5. when you reinstall the OS, the permissions on the secondary partition need to be fixed. You'll have to grab ownership of them and set them manually. This isn't too difficult, however.

6. This works really well for some apps though (games in particular) - WoW for example keeps all of my setting between installs and all I have to do is fix the registry to point to the app location.

The biggest pain is just having to pay more attention to where things are and what the defaults are. Some apps will be really well behaved and others just don't like it much.
posted by Pogo_Fuzzybutt at 11:13 AM on October 7, 2009


Windows Easy Transfer is meant to migrate from Vista to Windows 7 and according to my colleagues works pretty well. Do look into it.
posted by oxit at 11:31 AM on October 7, 2009


Well as long as you install windows 7 in a seperate partition as vista you can use easy transfer manager to transfer everything over then use the windows 7 built in disk utilities to make the old vista partition part of the windows 7 one again.
posted by majortom1981 at 11:41 AM on October 7, 2009


Rather that using partitions I always have separate drives in my systems for data vs OS+Programs. Makes life a lot easier.
posted by Hairy Lobster at 11:57 AM on October 7, 2009


The division you want is not between OS and programs, but between programs and data.

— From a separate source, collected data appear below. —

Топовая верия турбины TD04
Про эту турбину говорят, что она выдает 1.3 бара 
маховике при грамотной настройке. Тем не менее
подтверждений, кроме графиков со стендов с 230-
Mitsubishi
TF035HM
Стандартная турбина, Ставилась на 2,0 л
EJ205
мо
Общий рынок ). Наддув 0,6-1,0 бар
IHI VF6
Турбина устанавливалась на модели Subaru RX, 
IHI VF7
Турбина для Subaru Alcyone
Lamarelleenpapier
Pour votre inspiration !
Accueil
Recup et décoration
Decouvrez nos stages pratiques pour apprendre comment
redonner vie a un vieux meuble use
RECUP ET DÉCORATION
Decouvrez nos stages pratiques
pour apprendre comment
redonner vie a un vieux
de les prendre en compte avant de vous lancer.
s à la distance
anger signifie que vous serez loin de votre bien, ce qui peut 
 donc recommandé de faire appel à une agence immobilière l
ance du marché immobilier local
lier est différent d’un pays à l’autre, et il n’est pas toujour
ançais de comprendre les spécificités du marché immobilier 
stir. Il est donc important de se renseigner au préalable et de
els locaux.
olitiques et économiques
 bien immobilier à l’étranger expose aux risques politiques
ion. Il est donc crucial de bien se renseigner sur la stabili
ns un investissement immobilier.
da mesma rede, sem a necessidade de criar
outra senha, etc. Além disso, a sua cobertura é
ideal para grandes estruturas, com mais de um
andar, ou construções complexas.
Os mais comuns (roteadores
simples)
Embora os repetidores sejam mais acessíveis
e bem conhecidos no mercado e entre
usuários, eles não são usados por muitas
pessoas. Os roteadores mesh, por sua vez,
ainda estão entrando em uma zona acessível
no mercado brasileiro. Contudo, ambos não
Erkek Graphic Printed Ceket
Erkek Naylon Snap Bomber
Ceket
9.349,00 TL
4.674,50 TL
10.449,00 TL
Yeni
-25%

Put all your documents, pictures, videos, music, and so forth in the second partition, and then after reinstalling your OS and apps, just go into the options and point to the correct locations. As damn dirty ape said, there's no way to get out of the re-installing for anything that uses the registry, sorry.

Don't forget less obvious stuff, like browser bookmarks and the database for your music management software, and .ini files with lots of settings you might not remember (some things you can't actually change the location of, but back them up on the data drive).

Searching on "backup data partition" should get you a few more things to put on there.